> WORK TO COMPLETE:
**1.** In the excerpt on the Trustees' social media pages, how many followers did Zane's Facebook page have as of 2017?
**2.** Transcribe the part of the excerpt on the Trustees' social media pages that opens with the words containing "Second, the Trustees'" and closes with "social media pages..".

> DOCUMENT EXCERPT:
- - - - - - -
Second, the Trustees' presentation of their social media pages as official outlets facilitating their performance of their PUSD Board responsibilities "had the purpose and effect of influencing the behavior of others." Zane's Facebook page, as of 2017, had nearly 600 followers, and O'Connor-Ratcliff's had nearly 300. Both Trustees actively solicited constituent input about official PUSD matters, including encouraging constituents to mark their calendars for upcoming Board meetings, to fill out surveys relating to Board decision-making, and to apply for volunteer committees run by the Board. And both Trustees sought feedback from constituents, and responded to their comments. It was by "invoking" their "'governmental status' to influence the behavior of those around" them that the Trustees were able to muster this kind of public engagement with their social media pages..
Finally, the Trustees' management of their social media pages "related in some meaningful way" to their "governmental status" and "to the performance of [their] duties." The Trustees used their social media pages to communicate about, among other things, the selection of a new superintendent, the formulation of PUSD's LCAP plan, the composition of PUSD's Budget Advisory Committee, the dates of PUSD Board meetings, and the issues discussed at those meetings. Those posts related directly to the Trustees' duties. More generally, the Trustees' use of social media to keep the public apprised of goings-on at PUSD accords with the Board's power to "[i]nform and make known to the citizens of the district, the educational programs and activities of the schools therein."
Moreover, "the specific actions giving rise to" the Garniers' claim—the Trustees' blocking of the Garniers from their social media pages—were "linked to events which arose out of [the Trustees'] official status." Although the Garniers' repetitive comments often were not directly responsive to any particular post by the Trustees, their comments predominantly dealt with issues related to the PUSD Board's governance of the District, particularly concerns about race relations in the District and racial disparities in suspension rates between white and black PUSD students, as well as allegations of financial wrongdoing by then-PUSD Superintendent John Collins. And the Trustees' stated reasons for blocking the Garniers, discussed in more detail below, were that the Garniers' comments, in their view, tended to "fill up the page," and detract from the messages they wished to communicate in their posts, many of which pertained to "the performance of [their] official duties." In other words, because the Trustees presented and administered their social media pages as official organs for carrying out their PUSD Board duties, the Trustees' decision to block the Garniers for allegedly interfering with that use of the social media pages "related in some meaningful way either to the [Trustees'] governmental status or to the performance of [their] duties."
- - - - - - -
> A block of data:
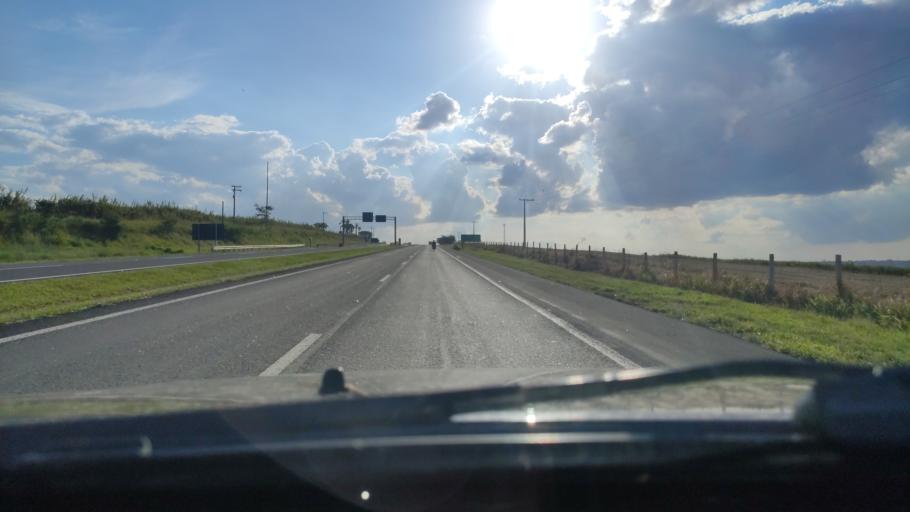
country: BR
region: Sao Paulo
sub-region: Mogi-Mirim
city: Mogi Mirim
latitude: -22.4564
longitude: -46.9097
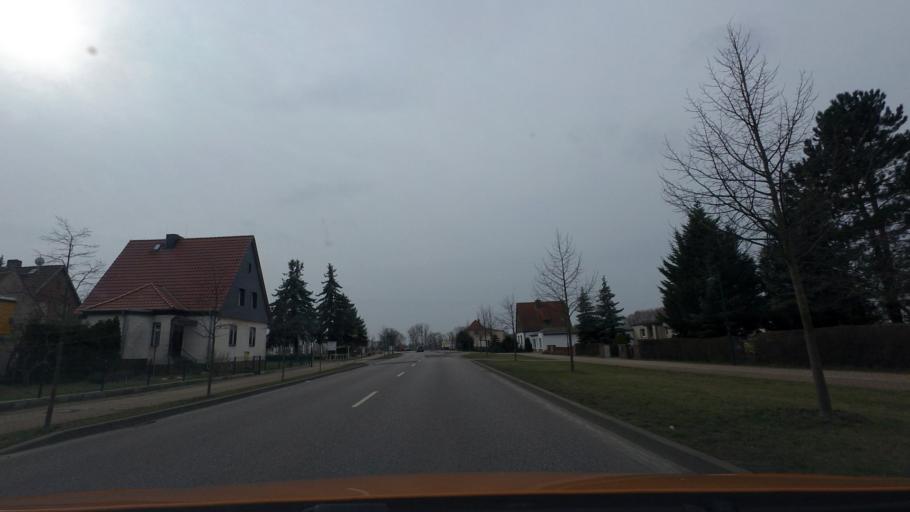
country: DE
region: Saxony-Anhalt
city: Gerwisch
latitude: 52.1713
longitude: 11.7442
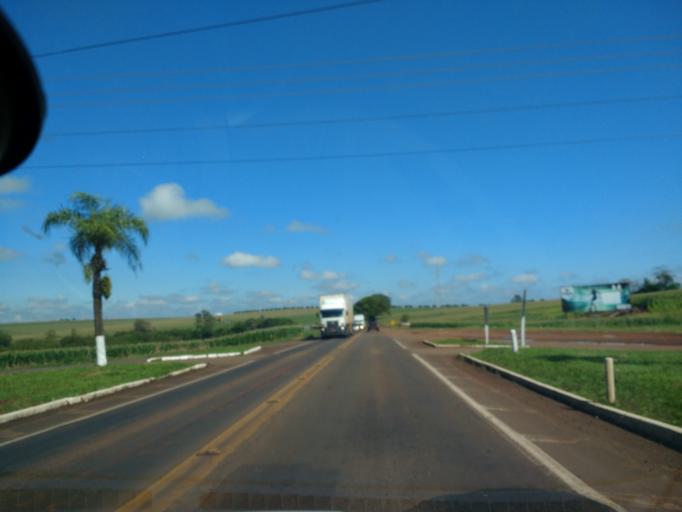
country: BR
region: Parana
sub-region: Terra Boa
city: Terra Boa
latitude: -23.6322
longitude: -52.4643
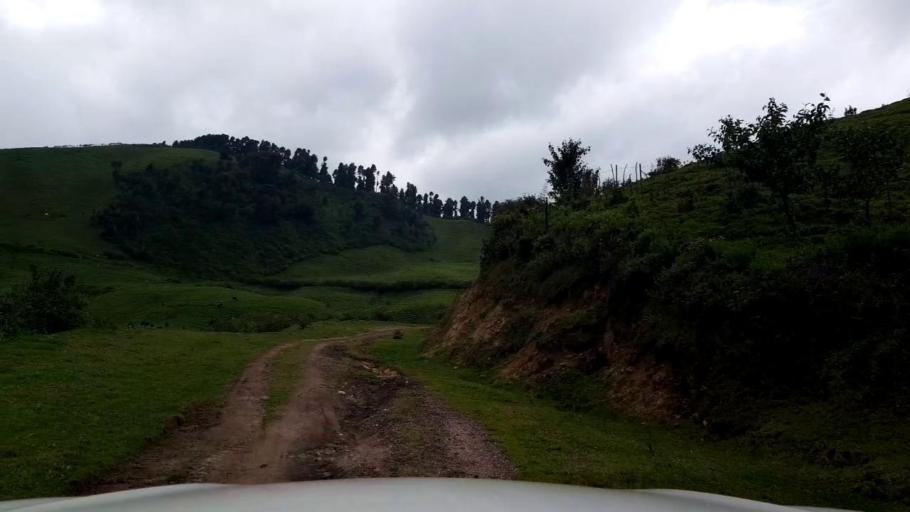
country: RW
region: Western Province
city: Gisenyi
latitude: -1.6915
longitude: 29.4252
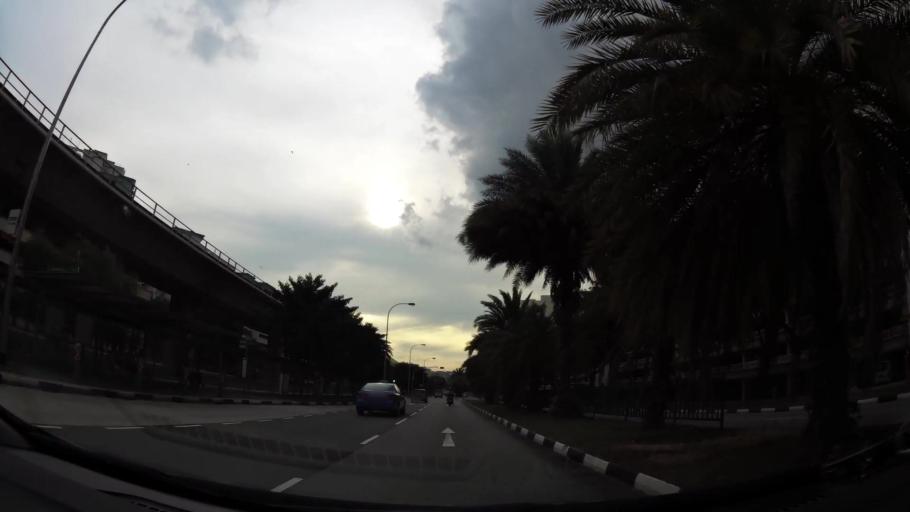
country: MY
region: Johor
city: Johor Bahru
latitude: 1.4487
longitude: 103.8170
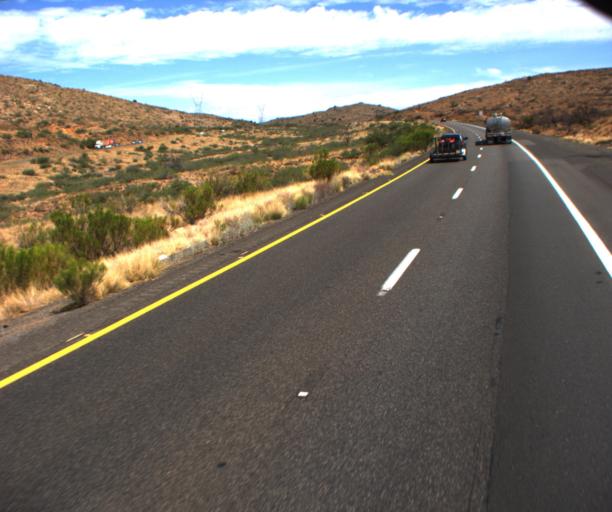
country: US
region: Arizona
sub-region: Yavapai County
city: Cordes Lakes
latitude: 34.2920
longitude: -112.1238
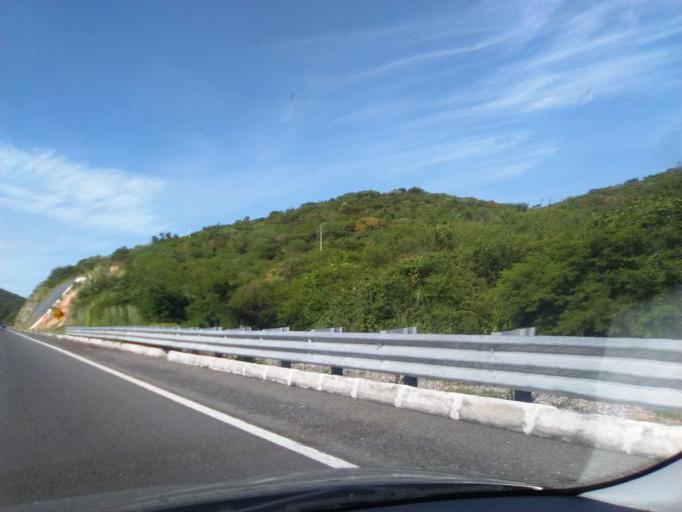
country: MX
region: Guerrero
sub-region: Huitzuco de los Figueroa
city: Ciudad de Huitzuco
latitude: 18.1494
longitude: -99.2123
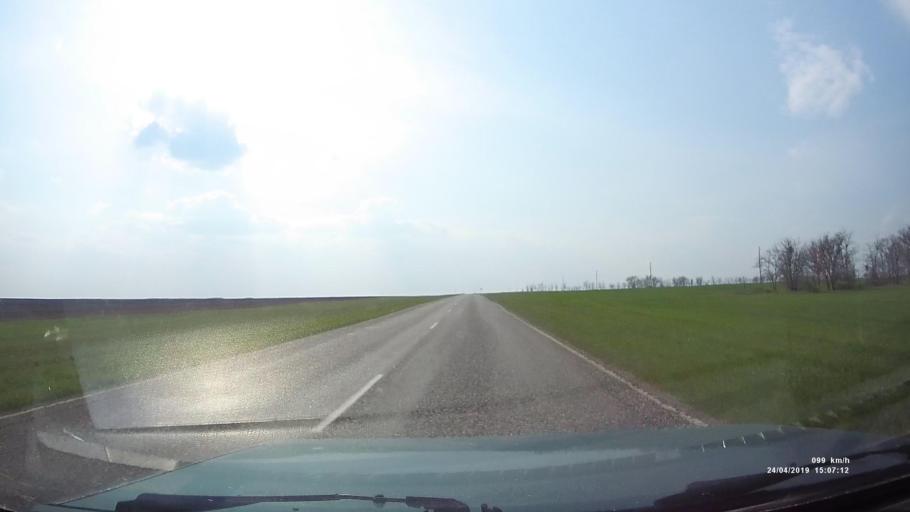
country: RU
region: Rostov
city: Remontnoye
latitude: 46.5594
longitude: 43.4099
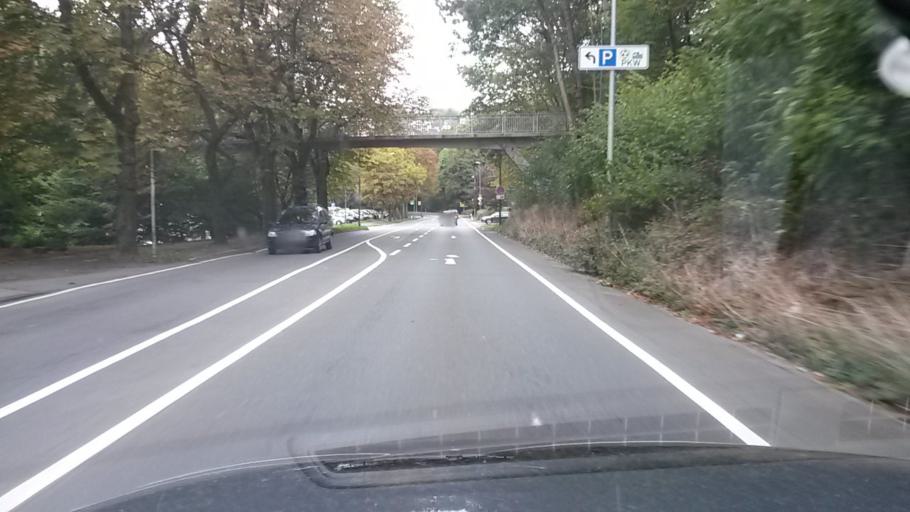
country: DE
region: North Rhine-Westphalia
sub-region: Regierungsbezirk Arnsberg
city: Luedenscheid
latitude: 51.2100
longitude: 7.6208
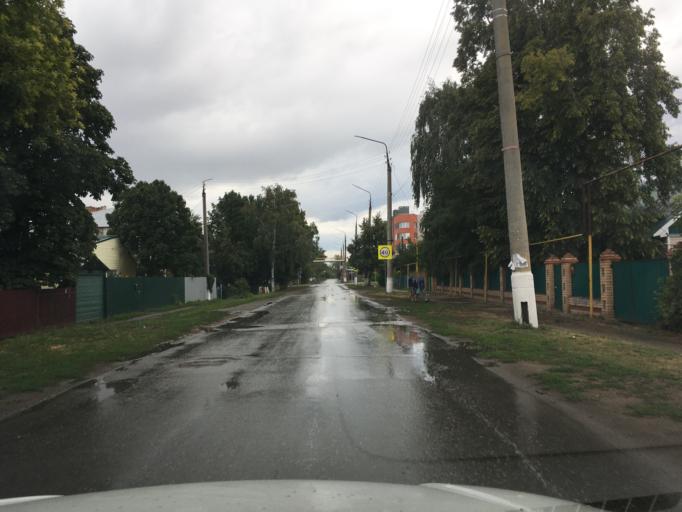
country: RU
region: Samara
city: Bezenchuk
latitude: 52.9823
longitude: 49.4392
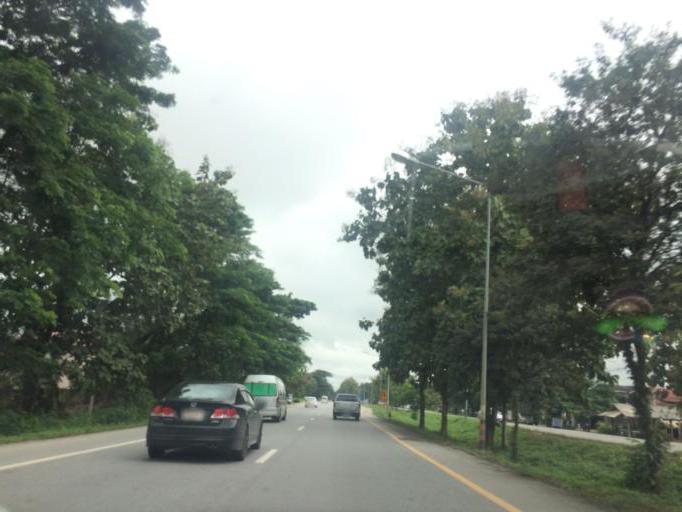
- - - - - - -
> OUTPUTS FOR THE TASKS:
**1.** Nearly 600 followers.

**2.**
Second, the Trustees' presentation of their social media pages as official outlets facilitating their performance of their PUSD Board responsibilities "had the purpose and effect of influencing the behavior of others." Zane's Facebook page, as of 2017, had nearly 600 followers, and O'Connor-Ratcliff's had nearly 300. Both Trustees actively solicited constituent input about official PUSD matters, including encouraging constituents to mark their calendars for upcoming Board meetings, to fill out surveys relating to Board decision-making, and to apply for volunteer committees run by the Board. And both Trustees sought feedback from constituents, and responded to their comments. It was by "invoking" their "'governmental status' to influence the behavior of those around" them that the Trustees were able to muster this kind of public engagement with their social media pages..